Yes, thank you. Today, though, because of my extreme weakness, I had no choice but to cancel.

> >The feeling I experience is like that which tends to accompany occassions of pleasurable anticipation, and it starts in the gut. The analogy that occured to me is the pleasant mixture of excitement and suspense that you tend to feel while waiting for news (e.g.) about a positive opportunity, prize, etc, which you believe you have good chances, respectively, of benefiting from or winning.
>
> It sounds like a sort of acute sensation of hopefulness. Almost like the opposite of the feelings of dread so common during depression.
>

That is a good description, though I should emphasise that it feels, at this stage, exclusively physiological rather than affective/personal, as it were. I hope, though, that the physiological functions as the precursor of the personal, in time.

> >No orthostatic hypotension to speak of.
>
> That may occur later, in a couple of weeks, but hopefully not.
>
> >an Indian takeaway. Perhaps the food had been heated, stored, then reheated a few times, and had been stewing in the bain-marie for some time. I can't point to any obvious ingredient as being responsible (mushrooms, peas?), though perhaps the sauces had something in them.
>
> The majority of vegetables contain very little tyramine, even when not fresh. Tyramine is produced during the degradation of protein-rich foods, from the amino acid tyrosine. Few vegetables contain enough tyrosine to convert to tyramine when spoiled.
>
> Was there any meat or fish in the takeaway? If not, it was probably something in the sauce.
>
> Takeaways are difficult due to problems knowing what you're actually eating. Sauces containing soy sauce, various soybean products, yeast extracts and meat extracts may be a problem. A large proportion of flavour enhancers, stock cubes and flavour cubes used in sauces contain one or more of the above ingredients. Takeaways often use a lot of flavour enhancers!
>

This is very helpful, thank you. There was meat: lamb and chicken. And it's lack of freshness may have been disguised by the sauces. I can't know. But I will take it as a cautionary experience.

> >I have a constant, moderately painful tension-type headache which has settled in my forehead and across my eyes, but this may be a function of my insomnia.
>
> Do you have a BP monitor? Be careful what you take for the headache. A lot of over-the-counter medicines are not advisable. Plain single-ingredient paracetamol (acetaminophen) tablets have no interaction with MAOIs.
>

I have a history of terrible migraine, so this tension-headache is, in comparision, tolerable. Yes, thanks, I have been advised about OTC analgesics.
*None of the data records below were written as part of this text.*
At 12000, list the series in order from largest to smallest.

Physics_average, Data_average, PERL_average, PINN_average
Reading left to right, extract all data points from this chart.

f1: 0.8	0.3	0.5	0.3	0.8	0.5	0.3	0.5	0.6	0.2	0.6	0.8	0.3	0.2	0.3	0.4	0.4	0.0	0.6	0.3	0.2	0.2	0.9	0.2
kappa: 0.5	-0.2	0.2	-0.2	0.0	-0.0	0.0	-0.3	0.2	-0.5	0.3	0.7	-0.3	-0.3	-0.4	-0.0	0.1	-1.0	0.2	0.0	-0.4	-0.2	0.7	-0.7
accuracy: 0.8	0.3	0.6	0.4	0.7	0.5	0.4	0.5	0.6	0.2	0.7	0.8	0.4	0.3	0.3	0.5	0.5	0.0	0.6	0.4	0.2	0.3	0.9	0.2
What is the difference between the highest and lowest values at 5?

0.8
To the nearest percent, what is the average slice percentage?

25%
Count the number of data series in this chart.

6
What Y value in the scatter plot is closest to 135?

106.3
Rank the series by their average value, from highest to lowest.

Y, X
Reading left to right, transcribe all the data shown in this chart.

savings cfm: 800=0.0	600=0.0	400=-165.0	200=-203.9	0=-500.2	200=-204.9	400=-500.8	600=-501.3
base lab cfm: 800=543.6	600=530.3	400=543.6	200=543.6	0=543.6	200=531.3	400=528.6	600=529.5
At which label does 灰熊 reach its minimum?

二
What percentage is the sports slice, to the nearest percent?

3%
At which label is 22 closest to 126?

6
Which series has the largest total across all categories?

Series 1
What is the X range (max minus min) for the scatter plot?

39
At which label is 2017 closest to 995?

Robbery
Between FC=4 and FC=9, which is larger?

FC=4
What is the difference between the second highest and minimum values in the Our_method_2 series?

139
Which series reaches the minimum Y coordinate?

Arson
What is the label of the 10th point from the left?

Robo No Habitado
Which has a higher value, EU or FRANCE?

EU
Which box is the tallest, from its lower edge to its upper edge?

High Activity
And I will be purchasing a BP monitor next week, just saved up, since they are a bit pricey.

Incidentally, would it be possible to take sandomigran [pizotifen] (which, in the past, solved my chronic transformed-migrainous state overnight)with parnate? It's a serotonin antagonist, so I'm assuming yes. I know triptans would be out of the question.

> Good luck for the next few weeks!>

Thank you indeed. I will be persevering!